With customers already aware of the fickle nature of Google, nobody wanted to buy something that only gave you access to a game on Google's servers. It's actually surprising that Google reimbursed everyone. Nobody expected that, and nobody bought anything on the service because no one expected Google to reimburse when they inevitably shut it down.




This.

I also bought the Cyberpunk bundle, which was great bang for the buck. I was also quite impressed by how well the Stadia tech worked.

However, due to Google's reputation I refused to spend any more money on the service, and would not recommend it to anyone, as it would all be wasted once they inevitably would shut Stadia down.

That said, I was pleasantly surprised by how well they handled the shutdown. If I'd known they'd refund people I would have been more willing to spend more money on their service.

I wonder why nobody at Google seems to realize or care that their poor track record is hurting their bottom line?


> wonder why nobody at Google seems to realize or care that their poor track record is hurting their bottom line?
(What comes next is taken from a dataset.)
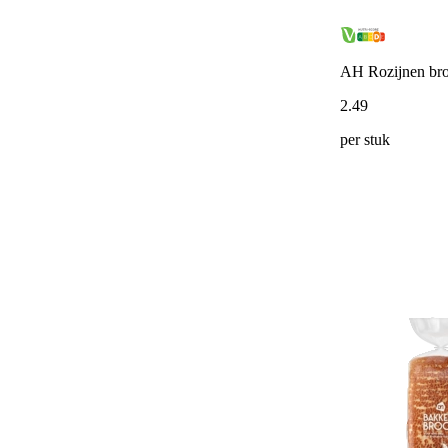
AH Rozijnen br
2
.
49
per stuk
If I had to guess, these things are incredibly tiny compared to their main source of income (ads). As a result, atleast from a monetary perspective, it would basically be a negligible effect on their bottom line.

From a PR perspective, it might have a slightly higher impact as they gain a reputation for shutting stuff down, but with ads and the like being their main source of revenue, this doesnt necessarily have a massive impact


> Stadia was strictly a subscription service

I don’t know. Xbox Pass or whatever it’s called, you know, it’s the same thing as Stadia, better in every way, people pay for it. But who cares. At the end of the day it makes no sense to stream FPSes.

If they focused their product development on features for innovative games exclusively practicable with streaming, they’d still be around. Instead they made VP8 accelerators for YouTube, and called a field trial for libwebrtc some sort of time-traveling latency compensation method.

I mean they were demoing ControlNet with GANs (https://blog.research.google/2020/11/using-gans-to-create-fa...) 3 years ago, way before the current AI craze, and seemingly no one GAF. It was very cool but all their product development didn’t make sense in the context of “games that are only practicable with streaming.” Usually that means “you’re an indie developer with $2 and you want to make great assets and physics driven networked multiplayer” - two things you can actually uniquely achieve with streaming - but Google was fundamentally disinterested in that. They were so focused on Assassin's Creed, because that’s a game that the PMs were fond of, a multi million dollar production which makes no sense to stream, and some indie platformers which god bless them, made more sense to sell as Humble Bundles than streams. It wasn’t a lack of imagination, they had imagination, I think they just actively rejected the folks who are trying to make things for $2, that’s the real thing that is incompatible with Google’s ethos and it’s why Google failed.